Andras Schiff (b. 1953) made a name for himself in between the 1980s and 2000s by working his way through the complete keyboard catalogs of J.S. Bach and Mozart. Most impressive is his complete recording of the Mozart piano concertos with the Salzburg Mozarteum Camerata Academica, directed by the late Sandor Vegh on Decca. Schiff has recently completed his survey of Beethoven's piano sonatas for ECM where he recorded the pieces (the initial seven volumes), in order, as live performances in the Tonhalle Zurich before a very well behaved audience. The final volume was recorded in the empty hall of the Reitstadel in Neumarkt, Germany.
Where Biret approaches her Beethoven from the Romantic side of Brahms and Liszt, Schiff approaches his from the Classical side of Haydn and Mozart, providing a keen contrast in performance styles and mores. Both pianists have recorded much Beethoven before and come to these pieces seasoned and well-versed. The early Beethoven sonatas brim with Classical vitality difficult to temper with a Brahmsian flair. It should be interesting to hear where the old school Romantic meets the new school traditionalist during their common pilgrimage to Beethoven.
Idil Biret
Idil Biret Beethoven Edition, Vol. 1: Piano Sonatas, Vol. 1, Nos. 1, 2, 19, 20
Naxos
2008
The first release of Idil Berit's Beethoven Edition assembles the composer's first two piano sonatas and couples them with sonatas 19 and 20. The pairing is appropriate as the two latter sonatas are known as Beethoven's Leichte Sonaten ("Easy Sonatas") and are thought to have been composed around the time of his third and fourth piano sonatas, but not published until 1805. The quartet of sonatas offers a good example of early Beethoven in the hands of a master Romantic. Biret performs these pieces with an authority that recalls Vladimir Horowitz and Sviatoslav Richter, if not Richter's fellow Ukrainian Emil Gilels. This authority brims with technical competence and musical telepathy that presents the pieces with a regimented, yet appealing, beauty.
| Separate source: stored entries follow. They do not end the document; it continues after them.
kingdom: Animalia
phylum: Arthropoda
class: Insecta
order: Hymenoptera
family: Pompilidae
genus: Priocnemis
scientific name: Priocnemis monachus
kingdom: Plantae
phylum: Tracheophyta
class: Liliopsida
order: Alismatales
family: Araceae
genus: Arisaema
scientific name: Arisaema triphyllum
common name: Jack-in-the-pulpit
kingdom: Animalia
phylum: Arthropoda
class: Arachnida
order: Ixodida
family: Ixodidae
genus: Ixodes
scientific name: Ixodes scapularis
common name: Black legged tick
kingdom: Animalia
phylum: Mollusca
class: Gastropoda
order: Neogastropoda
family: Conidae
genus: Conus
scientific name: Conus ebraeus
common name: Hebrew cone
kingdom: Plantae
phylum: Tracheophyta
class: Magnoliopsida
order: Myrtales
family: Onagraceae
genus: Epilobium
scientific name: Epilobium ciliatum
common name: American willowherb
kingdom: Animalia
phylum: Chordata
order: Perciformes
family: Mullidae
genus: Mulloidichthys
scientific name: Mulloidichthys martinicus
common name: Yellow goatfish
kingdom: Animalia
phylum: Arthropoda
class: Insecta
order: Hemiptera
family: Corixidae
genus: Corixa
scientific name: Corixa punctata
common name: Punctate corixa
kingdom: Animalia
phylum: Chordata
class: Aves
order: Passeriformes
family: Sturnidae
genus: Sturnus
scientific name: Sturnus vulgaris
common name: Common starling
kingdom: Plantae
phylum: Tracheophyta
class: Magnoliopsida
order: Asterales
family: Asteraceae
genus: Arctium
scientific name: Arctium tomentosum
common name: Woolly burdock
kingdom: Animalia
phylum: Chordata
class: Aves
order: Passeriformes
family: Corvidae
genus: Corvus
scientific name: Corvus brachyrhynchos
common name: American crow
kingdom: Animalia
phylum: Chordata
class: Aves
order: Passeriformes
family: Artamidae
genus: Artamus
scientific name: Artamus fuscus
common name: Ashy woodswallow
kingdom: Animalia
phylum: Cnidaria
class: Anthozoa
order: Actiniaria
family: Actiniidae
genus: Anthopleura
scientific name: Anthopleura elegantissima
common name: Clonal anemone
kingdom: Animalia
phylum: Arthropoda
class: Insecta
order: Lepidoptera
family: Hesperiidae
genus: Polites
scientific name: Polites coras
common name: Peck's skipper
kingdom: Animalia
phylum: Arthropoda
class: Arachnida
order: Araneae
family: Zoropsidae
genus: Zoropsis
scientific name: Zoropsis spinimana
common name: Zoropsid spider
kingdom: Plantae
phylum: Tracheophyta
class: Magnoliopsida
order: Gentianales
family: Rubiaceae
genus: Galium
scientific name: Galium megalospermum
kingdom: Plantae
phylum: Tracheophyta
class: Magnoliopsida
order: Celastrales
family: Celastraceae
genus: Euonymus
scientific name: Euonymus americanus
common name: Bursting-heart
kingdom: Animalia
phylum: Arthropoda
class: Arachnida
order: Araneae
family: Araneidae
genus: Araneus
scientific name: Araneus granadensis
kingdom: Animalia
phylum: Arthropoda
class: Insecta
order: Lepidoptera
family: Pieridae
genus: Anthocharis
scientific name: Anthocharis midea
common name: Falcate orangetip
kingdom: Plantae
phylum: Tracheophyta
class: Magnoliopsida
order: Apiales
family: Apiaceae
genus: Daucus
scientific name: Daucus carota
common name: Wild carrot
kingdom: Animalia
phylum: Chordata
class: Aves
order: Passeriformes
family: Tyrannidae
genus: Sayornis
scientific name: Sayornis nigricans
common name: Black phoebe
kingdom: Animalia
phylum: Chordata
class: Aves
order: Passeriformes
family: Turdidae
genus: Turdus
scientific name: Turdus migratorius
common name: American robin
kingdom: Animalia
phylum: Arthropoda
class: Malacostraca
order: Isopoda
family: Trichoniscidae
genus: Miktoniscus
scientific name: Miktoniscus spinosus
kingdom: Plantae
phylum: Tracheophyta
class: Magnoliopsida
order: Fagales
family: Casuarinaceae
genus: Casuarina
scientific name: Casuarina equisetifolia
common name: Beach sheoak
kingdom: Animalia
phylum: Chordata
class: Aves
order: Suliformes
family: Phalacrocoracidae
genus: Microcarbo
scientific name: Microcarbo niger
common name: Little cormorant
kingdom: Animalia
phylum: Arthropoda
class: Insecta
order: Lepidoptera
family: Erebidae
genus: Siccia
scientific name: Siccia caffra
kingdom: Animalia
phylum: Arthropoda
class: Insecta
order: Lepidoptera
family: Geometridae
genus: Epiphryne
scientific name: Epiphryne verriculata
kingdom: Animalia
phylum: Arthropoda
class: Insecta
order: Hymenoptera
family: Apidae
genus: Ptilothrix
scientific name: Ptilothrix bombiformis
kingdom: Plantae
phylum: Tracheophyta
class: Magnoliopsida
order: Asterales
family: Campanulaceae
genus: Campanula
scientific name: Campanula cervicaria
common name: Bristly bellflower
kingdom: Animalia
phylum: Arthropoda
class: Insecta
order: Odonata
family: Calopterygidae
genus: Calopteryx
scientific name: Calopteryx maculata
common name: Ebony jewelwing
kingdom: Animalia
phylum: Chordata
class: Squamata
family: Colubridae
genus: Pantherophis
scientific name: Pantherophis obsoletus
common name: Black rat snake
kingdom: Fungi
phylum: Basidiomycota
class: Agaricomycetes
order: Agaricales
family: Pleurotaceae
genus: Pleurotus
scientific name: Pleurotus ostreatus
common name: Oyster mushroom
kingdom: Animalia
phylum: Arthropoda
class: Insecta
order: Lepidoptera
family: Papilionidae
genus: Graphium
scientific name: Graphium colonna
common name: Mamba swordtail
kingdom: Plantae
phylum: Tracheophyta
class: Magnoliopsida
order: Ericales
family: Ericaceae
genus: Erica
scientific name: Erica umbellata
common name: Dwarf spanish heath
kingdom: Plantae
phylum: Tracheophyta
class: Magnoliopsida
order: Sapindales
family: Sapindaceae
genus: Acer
Biret lights the first sonata's (in F minor, Op. 2, No. 1) opening Mannheim rocket with a Molotov cocktail, detonating its energy and prerogative right off the mark. The notes march a determined course with an equally determined momentum that is almost militant. Given the F minor key, Biret plays the allegro as almost a march. The adagio is delicately cast as a brass monolith, not lacking warmth but giving none away. The A major sonata, Op. 2, No. 2 is bright and good natured, both characteristics well represented in Biret's performance of all four of the included sonatas. She often gives her left hand tonal authority over her right, further justifying her comparison with Horowitz.
Her performances of sonatas 19 and 20 are equally authoritative if not more spare and austere, particularly in the slower sections. This is playing that shows off experience and confidence. Originally written as piano exercises for Beethoven's family and friends, Biret infuses the Leichte Sonaten with equal importance and stature with their contemporaries, giving them a durable romantic varnishing. This inauguration of Biret's Beethoven sonata set suggests that an important Beethoven renaissance is underway.
Andras Schiff
Ludwig van Beethoven: The Piano Sonatas, Vol. I, Nos. 1, 2, 3, 4 and Ludwig van Beethoven: The Piano Sonatas, Vol. III, Nos. 19, 20, 9, 10, 11
ECM Records
2004
Hungarian Andras Schiff has been working up to his complete recording of the Beethoven sonatas for a number of years. Having surveyed a goodly number of Beethoven's piano sonatas for Decca in the 1980s and 1990s, Schiff returned to and plowed through all of the sonatas in a series of live performances which were recorded. There is precedence for this musical double duty in Schiff's reconsideration of Bach's Goldberg Variations for ECM (2001) ten years after his 1990 set on Decca. All of the Baroque and Classical preparation Schiff has accomplished before taking on the Beethoven 32 has paid off in splendidly transparent performances of the sonatas.